Friday 14 November 2014

Hypoxic-Ischaemic Brain Injury

Hypoxic-ischaemic damage in older children (i.e. not neonates) and adults, also known as global hypoxic-ischaemic injury, is seen in a number of settings and often has devastating neurological sequelae.
For a discussion of neonatal hypoxia, refer to neonatal hypoxic-ischaemic encephalopathy.
Epidemiology
Hypoxic-ischaemia cerebral injury occurs at any age, although the aetiology is significantly different:
older children: drowning and asphyxiation remain common causes
adults: more often a result of cardiac arrest or cerebrovascular disease, with secondary hypoxemia 1,3
Clinical presentation
Patients typically present to hospital following an acute event (near-drowning, asphyxia, cardiac/respiratory arrest). They are usually intubated and have a history of prolonged resuscitation.
Pathology
Severe global hypoxic-ischemic injury in this population primarily affects the gray matter structures:
basal ganglia
thalami
cerebral cortex (in particular the sensorimotor and visual cortices, although involvement is often diffuse)
cerebellum
hippocampi
This predominance of gray matter injury is related to the fact that gray matter contains most of the dendrites where postsynaptic glutamate receptors are located. They are therefore the sites most susceptible to the effects of glutamate excitotoxicity (i.e damage to nerve cells by excessive stimulation by glutamate). As a result of synaptic activity, gray matter is also more metabolically active than white matter. Although cerebellar injury can be seen in neonates, it tends to be more common in older patients. The reason for this predilection is not entirely clear, but it has been suggested that the relative immaturity of Purkinje cells (which are normally exquisitely sensitive to ischemic damage) in neonates somehow protects the cerebellar cortex1.
Radiographic features
CT
diffuse oedema with effacement of the CSF-containing spaces
decreased cortical gray matter attenuation with loss of normal gray-white differentiation
decreased bilateral basal ganglia attenuation
reversal sign: reversal of the normal CT attenuation of grey and white matter, demonstrated  within the first 24 hours in a small number of these patients
it has been proposed that this finding is due to the distention of deep medullary veins secondary to partial obstruction of venous outflow from the elevated intracranial pressure caused by diffuse oedema
the end result is that the cerebral white matter is of higher attenuation than the cortical gray matter
white cerebellum sign: has been described in at least one study as a component of the reversal sign and in which there is diffuse oedema and hypoattenuation of the cerebral hemispheres with sparing of the cerebellum and brainstem, resulting in apparent high attenuation of the cerebellum and brainstem relative to the cerebral hemispheres
linear hyperdensity outlining the cortex as well as linear cortical enhancement (later and less evident signs), correspond to cortical laminar necrosis
falx cerebri and tentorium cerebelli can appear hyperdense to ischaemic brain parenchyma and is one of the causes of pseudo-subarachnoid haemorrhage
Both the reversal sign and the white cerebellum sign indicate severe injury and a poor neurologic outcome 1,3.
MRI
Diffusion-weighted MR imaging is the earliest imaging modality to become positive, usually within the first few hours after a hypoxic-ischemic event due to early cytotoxic edema. During the first 24 hours, there may be restricted diffusion in the cerebellar hemispheres, basal ganglia, or cerebral cortex (in particular, the perirolandic and occipital cortices) 1,3. The thalami, brainstem or hippocampi may also be involved. Diffusion-weighted imaging abnormalities usually pseudo-normalize by the end of the 1st week 1.

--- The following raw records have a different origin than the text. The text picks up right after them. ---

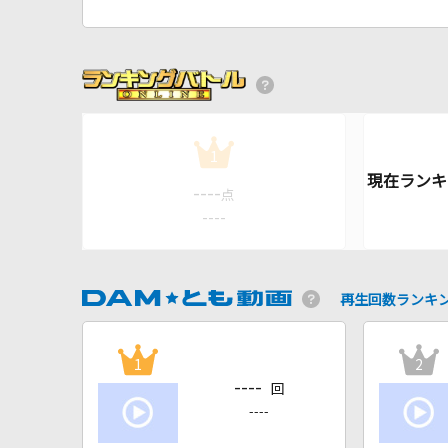
1
----
点
----
再生回数ランキ
1
2
----
回
----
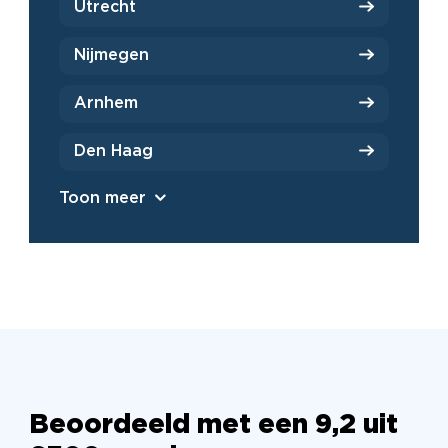
Utrecht
Nijmegen
Arnhem
Den Haag
Toon meer
Beoordeeld met een 9,2 uit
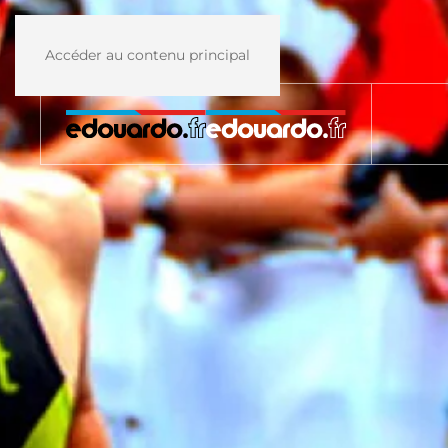
Accéder au contenu principal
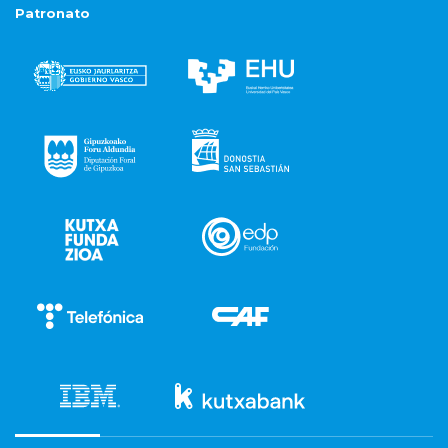
Patronato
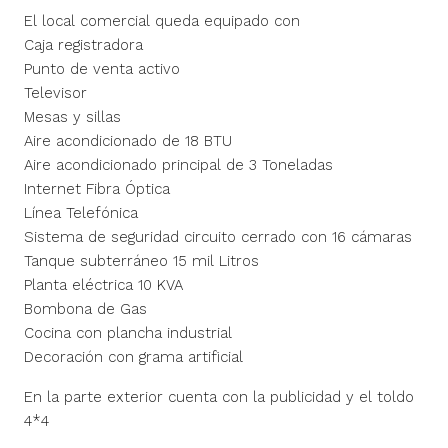
El local comercial queda equipado con
Caja registradora
Punto de venta activo
Televisor
Mesas y sillas
Aire acondicionado de 18 BTU
Aire acondicionado principal de 3 Toneladas
Internet Fibra Óptica
Línea Telefónica
Sistema de seguridad circuito cerrado con 16 cámaras
Tanque subterráneo 15 mil Litros
Planta eléctrica 10 KVA
Bombona de Gas
Cocina con plancha industrial
Decoración con grama artificial
En la parte exterior cuenta con la publicidad y el toldo
4*4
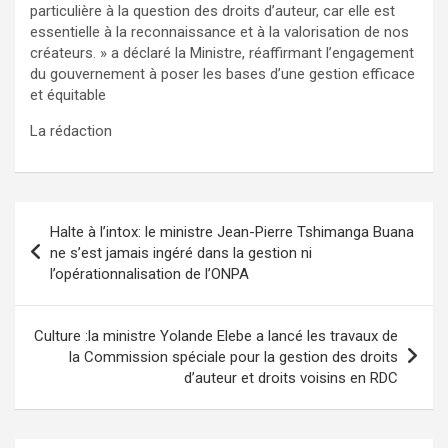
particulière à la question des droits d’auteur, car elle est
essentielle à la reconnaissance et à la valorisation de nos
créateurs. » a déclaré la Ministre, réaffirmant l’engagement
du gouvernement à poser les bases d’une gestion efficace
et équitable
La rédaction
Navigation
Halte à l’intox: le ministre Jean-Pierre Tshimanga Buana
de
ne s’est jamais ingéré dans la gestion ni
l’opérationnalisation de l’ONPA
l’article
Culture :la ministre Yolande Elebe a lancé les travaux de
la Commission spéciale pour la gestion des droits
d’auteur et droits voisins en RDC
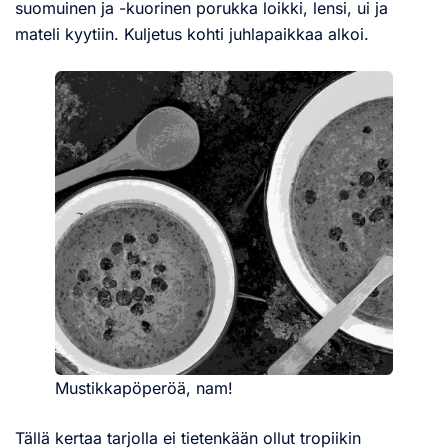
suomuinen ja -kuorinen porukka loikki, lensi, ui ja
mateli kyytiin. Kuljetus kohti juhlapaikkaa alkoi.
Mustikkapöperöä, nam!
Tällä kertaa tarjolla ei tietenkään ollut tropiikin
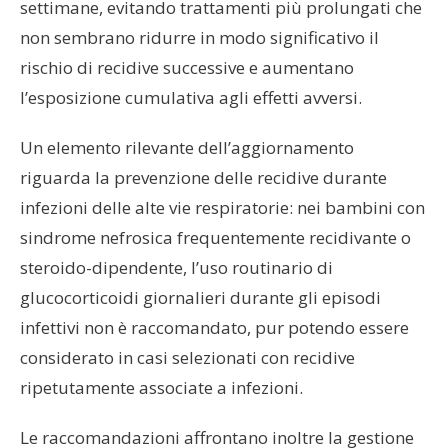
settimane, evitando trattamenti più prolungati che
non sembrano ridurre in modo significativo il
rischio di recidive successive e aumentano
l’esposizione cumulativa agli effetti avversi.
Un elemento rilevante dell’aggiornamento
riguarda la prevenzione delle recidive durante
infezioni delle alte vie respiratorie: nei bambini con
sindrome nefrosica frequentemente recidivante o
steroido-dipendente, l’uso routinario di
glucocorticoidi giornalieri durante gli episodi
infettivi non è raccomandato, pur potendo essere
considerato in casi selezionati con recidive
ripetutamente associate a infezioni.
Le raccomandazioni affrontano inoltre la gestione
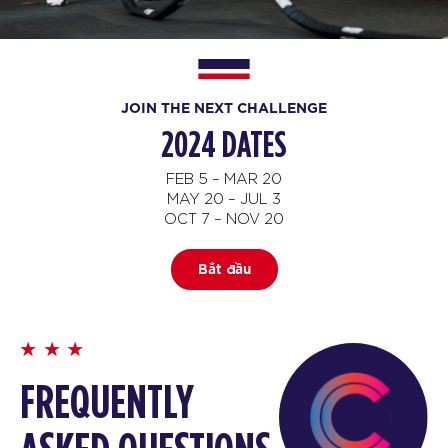
JOIN THE NEXT CHALLENGE
2024 DATES
FEB 5 – MAR 20
MAY 20 – JUL 3
OCT 7 – NOV 20
Bắt đầu
FREQUENTLY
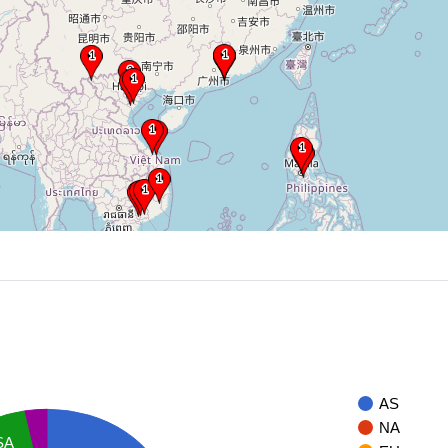
AS
NA
SA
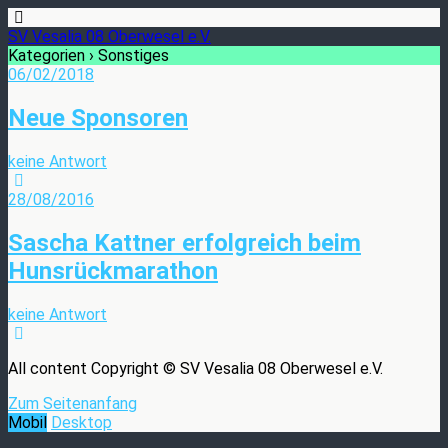
SV Vesalia 08 Oberwesel e.V.
Kategorien ›
Sonstiges
06/02/2018
Neue Sponsoren
keine Antwort
28/08/2016
Sascha Kattner erfolgreich beim
Hunsrückmarathon
keine Antwort
All content Copyright © SV Vesalia 08 Oberwesel e.V.
Zum Seitenanfang
Mobil
Desktop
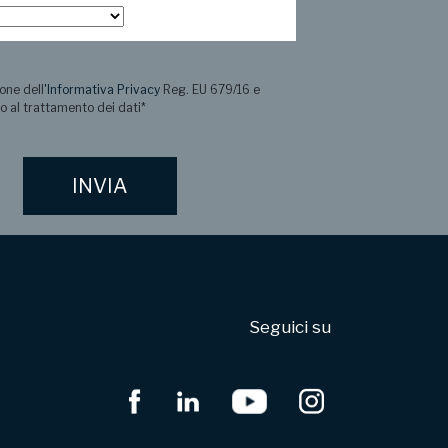
one dell
'Informativa Privacy
Reg. EU 679/16 e
o al trattamento dei dati
*
Seguici su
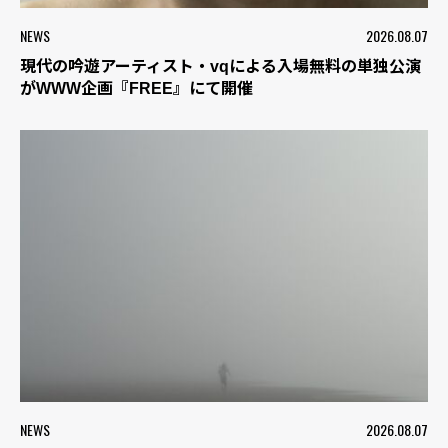
NEWS
2026.08.07
現代の吟遊アーティスト・vqによる入場無料の単独公演
がWWW企画『FREE』にて開催
NEWS
2026.08.07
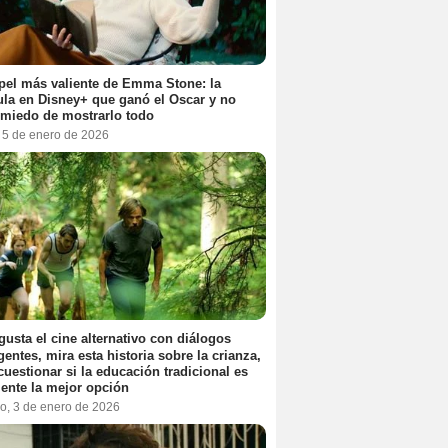
pel más valiente de Emma Stone: la
ula en Disney+ que ganó el Oscar y no
 miedo de mostrarlo todo
, 5 de enero de 2026
 gusta el cine alternativo con diálogos
igentes, mira esta historia sobre la crianza,
cuestionar si la educación tradicional es
ente la mejor opción
o, 3 de enero de 2026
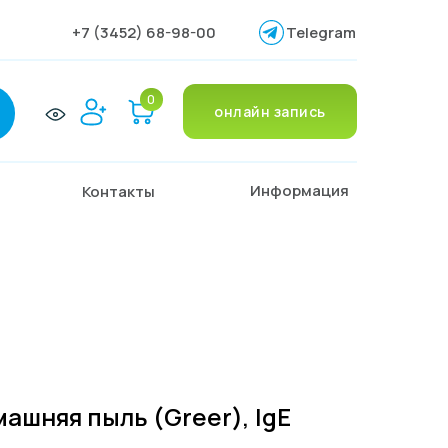
+7 (3452) 68-98-00
Telegram
0
онлайн запись
Информация
Контакты
машняя пыль (Greer), IgE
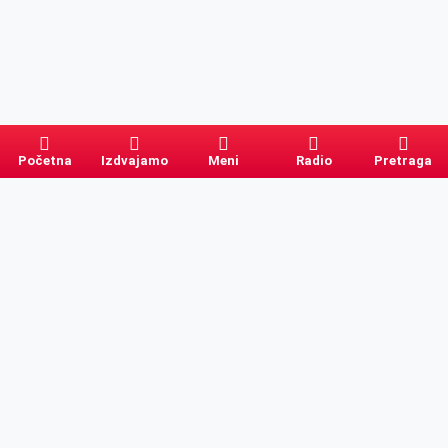
Početna
Izdvajamo
Meni
Radio
Pretraga
Pretraga
Kategorije
Ostalo
Naslovna
Izdvajamo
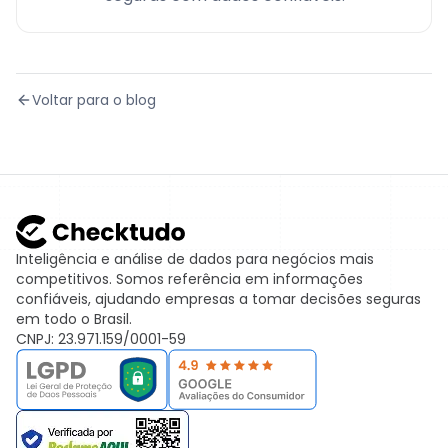
Voltar para o blog
Inteligência e análise de dados para negócios mais
competitivos. Somos referência em informações
confiáveis, ajudando empresas a tomar decisões seguras
em todo o Brasil.
CNPJ: 23.971.159/0001-59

As in younger patients, conventional T1 and T2 weighted images are often normal or demonstrate only very subtle abnormalities. In the early subacute period (24 hours–2 weeks), conventional T2 weighted images typically become positive and demonstrate increased signal intensity and swelling of the injured gray matter structures1.
T1 hyperintensities signaling cortical laminar necrosis become evident after two weeks. This hyperintense signal does not represent hemorrhage, it's believed to be caused by the accumulation of denatured proteins in dying cells. This hyperintensity can be seen also within a few days on FLAIR 3.